### Task input
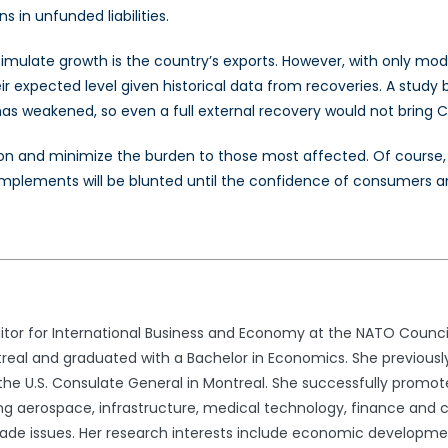
 in unfunded liabilities.
ulate growth is the country’s exports. However, with only mode
their expected level given historical data from recoveries. A stud
s weakened, so even a full external recovery would not bring Ca
 and minimize the burden to those most affected. Of course, it
 implements will be blunted until the confidence of consumers a
tor for International Business and Economy at the NATO Council
real and graduated with a Bachelor in Economics. She previousl
he U.S. Consulate General in Montreal. She successfully promot
ding aerospace, infrastructure, medical technology, finance and c
trade issues. Her research interests include economic developmen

### Your assignment
A verbatim copy of the records is needed, with all images omitted.

### Result for this task
 in unfunded liabilities.
ulate growth is the country’s exports. However, with only mode
their expected level given historical data from recoveries. A stud
s weakened, so even a full external recovery would not bring Ca
 and minimize the burden to those most affected. Of course, it
 implements will be blunted until the confidence of consumers a
tor for International Business and Economy at the NATO Council
real and graduated with a Bachelor in Economics. She previousl
he U.S. Consulate General in Montreal. She successfully promot
ding aerospace, infrastructure, medical technology, finance and c
trade issues. Her research interests include economic developmen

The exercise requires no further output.